Sonnet 4.5 replaced our first-pass code review and nobody complained
AI handles style violations and missing error handling. Human reviewers focus on architecture and business logic. Review turnaround dropped from 24 hours to 4.
Before Claude Sonnet 4.5, our code review process had a bottleneck that nobody wanted to talk about. Senior engineers spent 30-40% of their review time on mechanical issues: inconsistent error handling, missing null checks, style violations that the linter did not catch, and obvious performance patterns. This was boring, important work that ate into the time they should have spent reviewing architecture and business logic.
After Sonnet 4.5 launched, we integrated it as a CI step on every pull request. The model runs a first-pass review and leaves comments on the PR before any human sees it. The results changed how our team thinks about code review.
I write these AI posts from the far side of the honeymoon phase. It also builds on what I learned earlier in “GPT-5 shipped and my team asked if we still need junior engineers.” The interesting question is no longer whether the models are impressive. It is where they meaningfully improve decision quality across real systems like portfolio search, aigw, jarvis, and the review loops around everyday engineering work.
What the AI Reviews
We spent two weeks calibrating the review prompt. The goal was not to replace human review. It was to handle the mechanical first pass so that human reviewers could focus on higher-order concerns. The AI reviews for:
- Inconsistent error handling patterns. Our codebase uses a specific Result type for all fallible operations. The AI flags any function that throws instead of returning a Result.
- Missing edge cases in input validation. The AI is surprisingly good at identifying inputs that the validation logic does not cover.
- Style inconsistencies that fall outside our ESLint config. Naming patterns, file organization, import ordering, and comment quality.
- Obvious performance issues. N+1 queries, unnecessary re-renders, missing database indexes in migration files.
- Test coverage gaps. Not just “this function has no test” but “this function has a test that does not cover the error path.”
What the AI Does Not Review
We explicitly exclude certain categories from AI review because the model consistently gets them wrong or produces noise:
- Architecture decisions. The model does not have enough context about our system topology to evaluate whether a service boundary is in the right place.
- Business logic correctness. The model can verify that code does what it says, but it cannot verify that what it says is what the business actually needs.
- Security-sensitive code paths. Payment processing, authentication, and encryption deserve human eyes. The stakes of a false negative are too high.
- Database schema changes. Migration files affect production data. A human reviewer must verify every migration.
The Impact on Review Turnaround
The numbers tell the story:
- Average time from PR open to first review comment dropped from 24 hours to 4 hours. The AI comments appear within 3 minutes of the PR opening.
- Average number of human review iterations dropped from 2.8 to 1.4. By the time a human reviewer looks at the PR, the author has already addressed the mechanical issues the AI flagged.
- Senior engineer time spent on code review dropped by roughly 35%. They review fewer PRs total but spend more time on each one, focusing on the architectural and business logic concerns that matter.
- PR merge time dropped from an average of 3.2 days to 1.8 days.
How the Team Reacted
The most surprising outcome was the absence of pushback. I expected engineers to resist AI review as surveillance or to feel insulted by a robot commenting on their code. Instead, the team welcomed it. The reason was simple: nobody enjoys getting a human review comment that says “you forgot to handle the null case here.” It feels like a failure. Getting that same comment from an AI feels like a linter caught something. No ego, no social dynamics, just a tool doing its job.
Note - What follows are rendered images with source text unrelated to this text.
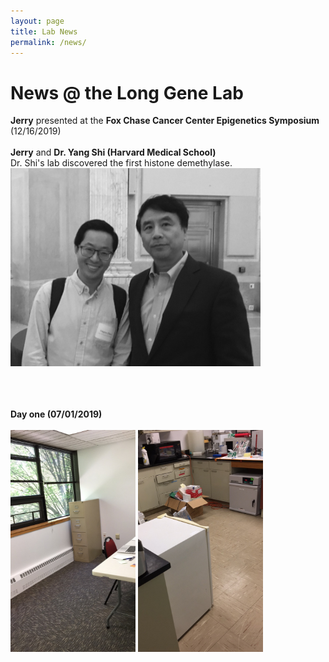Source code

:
 ```yaml
---
layout: page
title: Lab News
permalink: /news/
--- 
```


# News @ the Long Gene Lab<br>
 **Jerry** presented at the **Fox Chase Cancer Center Epigenetics Symposium** (12/16/2019)<br>
  <br>
 **Jerry** and **Dr. Yang Shi (Harvard Medical School)**<br>
 Dr. Shi's lab discovered the first histone demethylase.<br>
 <img width="400" src="/img/Fox_02.png" data-action="zoom">
  <br>
  <br>
  <br>
  <br>
 
**Day one (07/01/2019)**<br>
 <br>
<img width="200" src="/img/Day1_1.jpg" data-action="zoom">
<img width="200" src="/img/Day1_2.jpg" data-action="zoom">


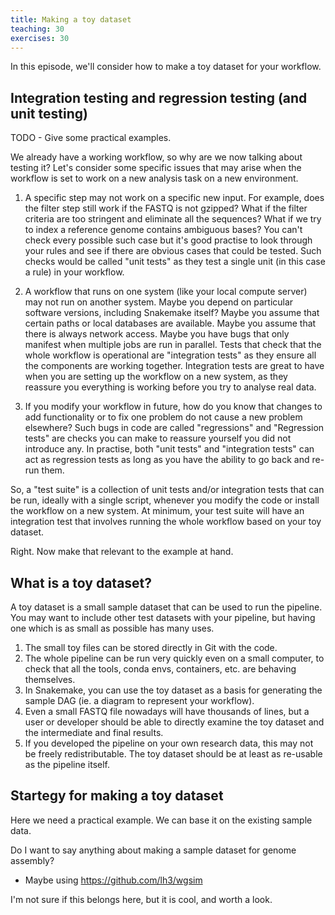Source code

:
 ```yaml
---
title: Making a toy dataset
teaching: 30
exercises: 30
---
```


In this episode, we'll consider how to make a toy dataset for your workflow.

## Integration testing and regression testing (and unit testing)

TODO - Give some practical examples.

We already have a working workflow, so why are we now talking about testing it? Let's consider
some specific issues that may arise when the workflow is set to work on a new analysis task on a
new environment.

1) A specific step may not work on a specific new input. For example, does the filter step still
work if the FASTQ is not gzipped? What if the filter criteria are too stringent and eliminate all
the sequences? What if we try to index a reference genome contains ambiguous bases? You can't check
every possible such case but it's good practise to look through your rules and see if there are
obvious cases that could be tested. Such checks would be called "unit tests" as they test a single
unit (in this case a rule) in your workflow.

2) A workflow that runs on one system (like your local compute server) may not run on another system.
Maybe you depend on particular software versions, including Snakemake itself? Maybe you assume
that certain paths or local databases are available. Maybe you assume that there is always network
access. Maybe you have bugs that only manifest when multiple jobs are run in parallel.
Tests that check that the whole workflow is operational are "integration tests" as they
ensure all the components are working together. Integration tests are great to have when you are
setting up the workflow on a new system, as they reassure you everything is working before you
try to analyse real data.

3) If you modify your workflow in future, how do you know that changes to add functionality or to
fix one problem do not cause a new problem elsewhere? Such bugs in code are called "regressions"
and "Regression tests" are checks you can make to reassure yourself you did not introduce any.
In practise, both "unit tests" and "integration tests" can act as regression tests as long as you
have the ability to go back and re-run them.

So, a "test suite" is a collection of unit tests and/or integration tests that can be run, ideally
with a single script, whenever you modify the code or install the workflow on a new system. At
minimum, your test suite will have an integration test that involves running the whole workflow
based on your toy dataset.

Right. Now make that relevant to the example at hand.

## What is a toy dataset?

A toy dataset is a small sample dataset that can be used to run the pipeline. You may want to
include other test datasets with your pipeline, but having one which is as small as possible has
many uses.

1. The small toy files can be stored directly in Git with the code.
1. The whole pipeline can be run very quickly even on a small computer, to check that all the
   tools, conda envs, containers, etc. are behaving themselves.
1. In Snakemake, you can use the toy dataset as a basis for generating the sample DAG (ie. a
   diagram to represent your workflow).
1. Even a small FASTQ file nowadays will have thousands of lines, but a user or developer should
   be able to directly examine the toy dataset and the intermediate and final results.
1. If you developed the pipeline on your own research data, this may not be freely redistributable.
   The toy dataset should be at least as re-usable as the pipeline itself.

## Startegy for making a toy dataset

Here we need a practical example. We can base it on the existing sample data.

Do I want to say anything about making a sample dataset for genome assembly?
- Maybe using https://github.com/lh3/wgsim

I'm not sure if this belongs here, but it is cool, and worth a look.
Two senior engineers told me they actually enjoy code review more now. They spend their review time on interesting problems: evaluating design tradeoffs, questioning business assumptions, and mentoring junior engineers through architectural feedback. The mechanical checklist work is gone.
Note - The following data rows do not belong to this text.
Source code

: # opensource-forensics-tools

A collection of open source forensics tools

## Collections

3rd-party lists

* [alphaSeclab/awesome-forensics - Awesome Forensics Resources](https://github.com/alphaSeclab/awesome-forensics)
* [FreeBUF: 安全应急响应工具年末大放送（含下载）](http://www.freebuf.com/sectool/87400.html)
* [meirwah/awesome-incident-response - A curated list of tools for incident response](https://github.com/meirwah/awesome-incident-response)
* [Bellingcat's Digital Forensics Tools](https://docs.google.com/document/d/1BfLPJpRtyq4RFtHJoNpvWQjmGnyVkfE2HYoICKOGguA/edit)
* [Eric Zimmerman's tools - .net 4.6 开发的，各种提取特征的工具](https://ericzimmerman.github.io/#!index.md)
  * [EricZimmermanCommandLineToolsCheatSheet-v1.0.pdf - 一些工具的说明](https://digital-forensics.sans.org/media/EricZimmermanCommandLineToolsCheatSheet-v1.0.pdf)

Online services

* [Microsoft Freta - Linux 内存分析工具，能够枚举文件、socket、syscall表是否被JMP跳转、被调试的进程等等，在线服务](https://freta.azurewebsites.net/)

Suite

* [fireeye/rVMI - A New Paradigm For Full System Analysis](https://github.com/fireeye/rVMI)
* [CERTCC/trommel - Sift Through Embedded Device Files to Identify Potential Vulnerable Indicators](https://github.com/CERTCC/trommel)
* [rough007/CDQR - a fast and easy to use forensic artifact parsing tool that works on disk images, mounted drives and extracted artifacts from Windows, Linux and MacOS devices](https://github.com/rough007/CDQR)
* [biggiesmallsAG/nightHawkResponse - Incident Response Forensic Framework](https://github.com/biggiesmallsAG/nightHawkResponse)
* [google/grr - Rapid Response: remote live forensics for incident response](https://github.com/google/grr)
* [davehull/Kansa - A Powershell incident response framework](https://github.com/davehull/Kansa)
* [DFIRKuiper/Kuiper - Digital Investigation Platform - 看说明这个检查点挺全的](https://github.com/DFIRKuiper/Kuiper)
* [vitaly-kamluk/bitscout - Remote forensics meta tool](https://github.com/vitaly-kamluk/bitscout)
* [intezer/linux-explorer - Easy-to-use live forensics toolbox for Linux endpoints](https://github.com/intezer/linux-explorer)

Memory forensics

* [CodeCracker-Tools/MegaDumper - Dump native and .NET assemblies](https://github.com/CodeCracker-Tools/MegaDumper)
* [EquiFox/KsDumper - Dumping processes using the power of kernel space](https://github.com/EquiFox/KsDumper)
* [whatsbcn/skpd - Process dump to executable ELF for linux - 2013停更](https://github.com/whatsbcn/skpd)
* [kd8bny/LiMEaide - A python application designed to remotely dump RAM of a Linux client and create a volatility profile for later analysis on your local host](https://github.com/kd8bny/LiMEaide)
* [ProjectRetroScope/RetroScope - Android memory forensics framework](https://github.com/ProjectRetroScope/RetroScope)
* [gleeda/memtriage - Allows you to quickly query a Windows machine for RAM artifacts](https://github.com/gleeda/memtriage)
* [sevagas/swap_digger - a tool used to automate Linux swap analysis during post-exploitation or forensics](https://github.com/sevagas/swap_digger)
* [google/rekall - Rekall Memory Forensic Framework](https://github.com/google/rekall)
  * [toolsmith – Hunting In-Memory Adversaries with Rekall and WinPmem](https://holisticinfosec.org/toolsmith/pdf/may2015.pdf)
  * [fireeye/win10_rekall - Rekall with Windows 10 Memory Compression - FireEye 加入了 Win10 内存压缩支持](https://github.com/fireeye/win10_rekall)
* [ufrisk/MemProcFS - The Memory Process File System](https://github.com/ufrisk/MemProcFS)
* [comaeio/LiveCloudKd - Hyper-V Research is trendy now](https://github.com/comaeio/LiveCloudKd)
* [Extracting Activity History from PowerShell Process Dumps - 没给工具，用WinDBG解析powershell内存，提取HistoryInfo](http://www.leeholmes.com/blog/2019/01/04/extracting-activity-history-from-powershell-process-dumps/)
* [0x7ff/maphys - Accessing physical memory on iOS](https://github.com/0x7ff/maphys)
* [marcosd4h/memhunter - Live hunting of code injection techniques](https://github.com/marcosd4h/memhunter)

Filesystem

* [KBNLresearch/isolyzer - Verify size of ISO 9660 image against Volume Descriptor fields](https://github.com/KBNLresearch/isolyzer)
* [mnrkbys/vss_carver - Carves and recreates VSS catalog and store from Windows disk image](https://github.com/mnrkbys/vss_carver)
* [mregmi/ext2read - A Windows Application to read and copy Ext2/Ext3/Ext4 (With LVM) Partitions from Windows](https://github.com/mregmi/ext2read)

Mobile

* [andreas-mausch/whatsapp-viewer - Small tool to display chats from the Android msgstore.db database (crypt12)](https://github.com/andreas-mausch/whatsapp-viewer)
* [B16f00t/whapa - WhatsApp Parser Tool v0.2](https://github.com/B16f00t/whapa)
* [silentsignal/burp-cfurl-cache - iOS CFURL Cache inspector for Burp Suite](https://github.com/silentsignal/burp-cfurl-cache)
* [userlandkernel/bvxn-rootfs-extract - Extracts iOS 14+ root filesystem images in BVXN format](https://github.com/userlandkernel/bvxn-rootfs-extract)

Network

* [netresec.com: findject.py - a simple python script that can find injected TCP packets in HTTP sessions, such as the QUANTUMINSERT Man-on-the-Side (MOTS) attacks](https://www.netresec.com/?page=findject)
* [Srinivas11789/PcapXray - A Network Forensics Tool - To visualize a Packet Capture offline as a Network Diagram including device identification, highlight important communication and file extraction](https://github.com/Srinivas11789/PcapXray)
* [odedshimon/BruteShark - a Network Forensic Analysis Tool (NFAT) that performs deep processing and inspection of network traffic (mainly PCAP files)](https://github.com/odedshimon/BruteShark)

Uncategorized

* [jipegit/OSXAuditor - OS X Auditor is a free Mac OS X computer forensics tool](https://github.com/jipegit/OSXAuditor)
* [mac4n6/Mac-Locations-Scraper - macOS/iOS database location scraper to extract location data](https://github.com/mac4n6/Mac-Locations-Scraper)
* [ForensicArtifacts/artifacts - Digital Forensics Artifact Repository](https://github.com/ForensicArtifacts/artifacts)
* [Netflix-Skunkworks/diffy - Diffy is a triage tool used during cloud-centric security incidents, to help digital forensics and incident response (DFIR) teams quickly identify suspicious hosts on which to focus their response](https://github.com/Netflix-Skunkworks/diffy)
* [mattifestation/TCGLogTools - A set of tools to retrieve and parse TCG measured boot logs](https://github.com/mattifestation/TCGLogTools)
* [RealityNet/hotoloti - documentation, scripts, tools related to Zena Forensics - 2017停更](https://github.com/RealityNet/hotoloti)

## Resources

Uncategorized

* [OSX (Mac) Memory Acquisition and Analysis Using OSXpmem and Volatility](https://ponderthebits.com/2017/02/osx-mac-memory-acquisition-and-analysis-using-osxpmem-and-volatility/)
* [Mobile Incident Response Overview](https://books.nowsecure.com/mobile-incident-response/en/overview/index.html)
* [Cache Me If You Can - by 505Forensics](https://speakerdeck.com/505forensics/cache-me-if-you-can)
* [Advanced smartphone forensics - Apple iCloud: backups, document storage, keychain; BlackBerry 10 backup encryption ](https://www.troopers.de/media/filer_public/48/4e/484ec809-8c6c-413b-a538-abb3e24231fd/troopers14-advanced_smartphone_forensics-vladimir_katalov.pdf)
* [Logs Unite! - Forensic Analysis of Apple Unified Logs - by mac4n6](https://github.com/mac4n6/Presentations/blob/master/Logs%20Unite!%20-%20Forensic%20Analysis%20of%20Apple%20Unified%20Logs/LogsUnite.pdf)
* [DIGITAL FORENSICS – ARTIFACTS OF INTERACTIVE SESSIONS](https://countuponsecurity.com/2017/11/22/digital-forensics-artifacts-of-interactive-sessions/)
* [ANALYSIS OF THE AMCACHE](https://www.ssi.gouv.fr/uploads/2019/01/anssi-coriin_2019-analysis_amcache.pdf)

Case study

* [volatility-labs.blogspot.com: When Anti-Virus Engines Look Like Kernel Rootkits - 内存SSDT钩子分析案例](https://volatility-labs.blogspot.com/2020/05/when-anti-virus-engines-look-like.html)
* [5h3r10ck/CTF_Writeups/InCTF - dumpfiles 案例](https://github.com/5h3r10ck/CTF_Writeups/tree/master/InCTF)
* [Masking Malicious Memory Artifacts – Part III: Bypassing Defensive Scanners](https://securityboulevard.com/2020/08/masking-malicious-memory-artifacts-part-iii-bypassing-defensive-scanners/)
What I Would Do Differently
If I were setting this up again, I would start with a two-week silent mode where the AI comments are only visible to the PR author, not the reviewers. This gives the author time to fix mechanical issues before the PR is “officially” ready for review. We implemented this after the fact and it further reduced review iterations.
This is the phase where individual scars finally turned into repeatable operating principles. I cared less about sounding clever and more about leaving behind a system that stayed sane without me in the room. That is how I build jarvis, alfred, and the portfolio RAG stack too.
AI code review is not about replacing human reviewers. It is about freeing human reviewers to do the work that only humans can do: evaluate whether the code solves the right problem, not just whether it follows the right patterns.
The first-pass AI review is now as embedded in our workflow as linting and type checking. It runs on every PR, it catches real issues, and it makes human reviewers better by letting them focus on what matters. This is the pattern I expect to see across the industry within a year: AI handles the mechanical, humans handle the meaningful. The teams that figure out the boundary between those two categories first will move fastest.
The AI-assisted review workflow works because it handles the mechanical checks that humans are bad at maintaining consistently: import ordering, naming conventions, error handling patterns, and test coverage gaps. That frees human reviewers to focus on architectural decisions, business logic correctness, and long-term maintainability — the areas where human judgment still matters most. The combination is better than either alone.